Who has won the most Australian Opens? What have been the longest matches at the Australian Open? How about the youngest winners of the title ever?
If you've ever wondered about the answers to those questions, fret not.
Ahead of the 2023 Australian Open main draw in Melbourne from 16–29 January, we take a look at some of the stats and records associated with the year's first tennis major.
(Stats are accurate prior to the 2023 Australian Open.)
Most title wins at the Australian Open
The Open Era in professional tennis didn't begin until the late 1960s. Including events before this, when only amateur players could compete, Aussie legend Margaret Court holds the record for most Australian Open titles with a whopping 23 crowns.
Those 23 are split across women's singles (11), women's doubles (8), and mixed doubles (4) – although only four of her 11 singles titles came in the Open Era.
Counting only Open Era wins, Martina Navratilova leads the way with 12 – three in women's singles, eight in women's doubles, and one in mixed doubles.
The most successful women's singles player in the Open Era is Serena Williams, who has won seven of her eight finals at the Australian Open. In doubles, Navratilova holds the women's doubles Open Era record, while the Bryan brothers Bob and Mike (6) lead the way in men's doubles.
Novak Djokovic is the men's singles record holder for most titles, having won nine (and lost none of his finals, with a 100 per cent win record in finals). His career Australian Open win-loss mark is 82–8, a 91 per cent winning rate – his best win/loss percentage across the four Grand Slams.
Most losses in singles finals at the Australian Open
Okay, so those are the winners – but what about the runners-up? Perhaps the unluckiest player in Melbourne has been Britain's Andy Murray, who holds a career 0–5 record in Aussie Open finals.
Australia's John Bromwich also lost five finals before the Open Era, but he did win two, meaning he at least tasted some success at his national championships.

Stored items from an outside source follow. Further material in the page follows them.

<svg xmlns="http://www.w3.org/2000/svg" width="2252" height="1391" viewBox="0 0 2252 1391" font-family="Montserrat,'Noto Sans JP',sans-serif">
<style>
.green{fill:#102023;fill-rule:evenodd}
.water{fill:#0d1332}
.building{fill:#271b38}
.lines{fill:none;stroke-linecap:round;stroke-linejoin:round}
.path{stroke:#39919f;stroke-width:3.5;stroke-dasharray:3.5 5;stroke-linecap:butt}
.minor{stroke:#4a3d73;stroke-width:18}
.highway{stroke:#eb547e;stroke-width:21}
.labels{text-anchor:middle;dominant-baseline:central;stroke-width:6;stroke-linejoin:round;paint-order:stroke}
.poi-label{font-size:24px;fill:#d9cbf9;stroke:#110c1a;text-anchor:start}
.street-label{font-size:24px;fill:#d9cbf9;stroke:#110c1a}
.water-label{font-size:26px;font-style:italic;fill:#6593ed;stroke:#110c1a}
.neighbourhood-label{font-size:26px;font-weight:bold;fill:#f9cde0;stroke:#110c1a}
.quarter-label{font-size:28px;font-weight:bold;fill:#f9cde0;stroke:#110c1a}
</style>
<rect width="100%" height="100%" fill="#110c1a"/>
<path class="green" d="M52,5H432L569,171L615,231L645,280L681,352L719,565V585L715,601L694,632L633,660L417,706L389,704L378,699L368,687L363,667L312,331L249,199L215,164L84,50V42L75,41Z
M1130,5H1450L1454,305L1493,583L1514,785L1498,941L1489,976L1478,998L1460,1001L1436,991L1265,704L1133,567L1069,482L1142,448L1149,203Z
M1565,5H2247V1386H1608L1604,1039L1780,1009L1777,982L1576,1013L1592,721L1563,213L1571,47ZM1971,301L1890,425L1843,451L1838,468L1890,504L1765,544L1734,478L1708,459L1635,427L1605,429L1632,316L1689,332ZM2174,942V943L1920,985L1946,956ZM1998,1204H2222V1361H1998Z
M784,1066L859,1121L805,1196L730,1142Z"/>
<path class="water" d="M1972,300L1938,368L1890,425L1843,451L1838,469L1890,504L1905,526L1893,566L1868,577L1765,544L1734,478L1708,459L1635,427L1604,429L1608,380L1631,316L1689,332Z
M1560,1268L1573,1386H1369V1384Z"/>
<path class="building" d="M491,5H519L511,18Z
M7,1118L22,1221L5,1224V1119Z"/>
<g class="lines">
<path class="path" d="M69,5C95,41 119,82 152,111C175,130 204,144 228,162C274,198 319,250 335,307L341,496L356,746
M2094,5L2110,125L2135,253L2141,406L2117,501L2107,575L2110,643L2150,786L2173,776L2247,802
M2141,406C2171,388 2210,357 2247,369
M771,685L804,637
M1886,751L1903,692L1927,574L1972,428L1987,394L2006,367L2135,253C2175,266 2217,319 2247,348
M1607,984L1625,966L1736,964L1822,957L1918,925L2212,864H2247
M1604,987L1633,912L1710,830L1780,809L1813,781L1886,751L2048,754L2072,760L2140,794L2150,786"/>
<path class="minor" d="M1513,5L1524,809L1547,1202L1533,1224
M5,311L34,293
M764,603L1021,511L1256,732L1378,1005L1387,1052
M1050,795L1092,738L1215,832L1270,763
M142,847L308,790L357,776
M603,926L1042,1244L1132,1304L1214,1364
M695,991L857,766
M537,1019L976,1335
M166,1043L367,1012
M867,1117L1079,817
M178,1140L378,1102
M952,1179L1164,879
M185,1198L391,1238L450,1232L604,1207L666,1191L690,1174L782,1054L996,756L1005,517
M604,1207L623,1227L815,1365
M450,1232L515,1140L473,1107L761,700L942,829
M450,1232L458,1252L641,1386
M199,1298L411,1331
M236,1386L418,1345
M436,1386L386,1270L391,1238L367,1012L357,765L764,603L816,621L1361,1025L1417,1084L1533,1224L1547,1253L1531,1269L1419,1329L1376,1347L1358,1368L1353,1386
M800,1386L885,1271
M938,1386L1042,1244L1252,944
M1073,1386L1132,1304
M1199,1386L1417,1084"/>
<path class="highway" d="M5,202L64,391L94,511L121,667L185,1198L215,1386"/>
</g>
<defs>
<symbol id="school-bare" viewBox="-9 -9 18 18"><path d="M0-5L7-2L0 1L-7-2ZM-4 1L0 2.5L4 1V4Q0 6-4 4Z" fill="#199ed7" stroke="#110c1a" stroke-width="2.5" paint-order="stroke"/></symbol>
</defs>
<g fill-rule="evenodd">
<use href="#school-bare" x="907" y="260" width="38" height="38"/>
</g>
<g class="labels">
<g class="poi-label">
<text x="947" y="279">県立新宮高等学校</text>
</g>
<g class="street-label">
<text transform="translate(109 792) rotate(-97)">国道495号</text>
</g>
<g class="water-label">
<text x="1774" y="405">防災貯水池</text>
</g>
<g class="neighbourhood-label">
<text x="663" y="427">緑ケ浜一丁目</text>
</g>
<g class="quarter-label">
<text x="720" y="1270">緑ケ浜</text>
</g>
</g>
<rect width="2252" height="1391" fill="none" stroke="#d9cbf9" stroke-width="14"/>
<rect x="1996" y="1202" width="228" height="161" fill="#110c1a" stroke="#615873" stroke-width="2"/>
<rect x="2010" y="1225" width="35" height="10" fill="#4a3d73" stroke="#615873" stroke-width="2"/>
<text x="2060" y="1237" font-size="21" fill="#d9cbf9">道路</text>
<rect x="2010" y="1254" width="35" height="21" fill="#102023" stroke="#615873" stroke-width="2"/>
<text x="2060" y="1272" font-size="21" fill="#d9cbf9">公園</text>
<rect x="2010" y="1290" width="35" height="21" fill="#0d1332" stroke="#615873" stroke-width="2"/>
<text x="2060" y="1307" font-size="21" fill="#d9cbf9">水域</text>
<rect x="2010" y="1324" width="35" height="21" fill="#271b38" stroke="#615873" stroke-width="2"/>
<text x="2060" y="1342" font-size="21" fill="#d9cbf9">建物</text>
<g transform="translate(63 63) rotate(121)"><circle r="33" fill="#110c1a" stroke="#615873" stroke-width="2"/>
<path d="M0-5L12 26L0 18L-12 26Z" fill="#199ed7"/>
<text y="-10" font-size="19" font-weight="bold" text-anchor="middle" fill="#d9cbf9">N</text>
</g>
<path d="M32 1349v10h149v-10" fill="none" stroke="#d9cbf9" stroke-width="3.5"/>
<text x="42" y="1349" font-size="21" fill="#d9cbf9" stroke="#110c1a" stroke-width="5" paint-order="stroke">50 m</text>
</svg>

Chris Evert reached six women's singles finals, winning two. But her four defeats in the championship game are the most in the Open Era, with Thelma Coyne Long also holding a 2–4 record in finals from before this period.
Australian Open champions: the debutants, the surprises, the youngest and the oldest
Let's take a look into the champions. We've heard about the most successful winners, but let's dive deeper and find out more.
There have been three unseeded singles champions at the Australian Open in the Open Era – Mark Edmonson claimed the men's title in 1976 before Chris O'Neil took the women's crown two years later.
More recently, Serena Williams – having missed most of the 2006 season through depression and falling to a low of world number 139 – entered the 2007 Australian Open ranked in the 80s and therefore was unseeded. However, she made it all the way to the final and dropped only three games in the championship match.
In the Open Era, four players have won the Australian Open in their first appearance at the tournament.
Virginia Wade was the first to do so in 1972, before Barbara Jordan repeated the feat seven years later. Monica Seles in 1991 is the most recent woman to have done so, while Andre Agassi is the only man to have won the title on tournament debut, achieving the feat in 1995.
And finally, let's take a look at the youngest and oldest singles champions. Martina Hingis holds the record for the youngest Grand Slam champion in the Open Era, having been 16 years 117 days old when she triumphed at the 1997 Australian Open.
Stefan Edberg holds the Open Era record at the Australian Open, aged 19 years 324 days when he won in 1985. However, Australia's Ken Rosewall was 18 years old when he won the national championships – the Open's predecessor tournament – in 1953.
Rosewall is also the oldest champion, having won the 1972 crown in the Open Era aged 37. Serena Williams' 2017 victory aged 35 makes her the oldest champion in women's singles.
What's the longest match played at the Australian Open?
There are two main ways of measuring match length – number of games or by match duration. However, the introduction of tiebreakers has made some of the older records impossible to be broken.
So, measuring by time played, what's the record? It's the 2012 men's singles final between Novak Djokovic and Rafael Nadal, which comes in at a whopping 5 hours 53 minutes.
Djokovic won that duel 5–7 6–4 6–2 6–7(5) 7–5 – a clash that also stands as the longest Grand Slam final by time.
The women's singles record stands at 4 hours 44 minutes in a first-round match between Francesca Schiavone and Svetlana Kuznetsova in 2011.
Before deciding sets were forced to be decided by tiebreaker, Schiavone and Kuznetsova played 30 games in the third set before Italy's Schiavone triumphed 6–4 1–6 16–14.
That match is also the longest women's Grand Slam match in the Open Era.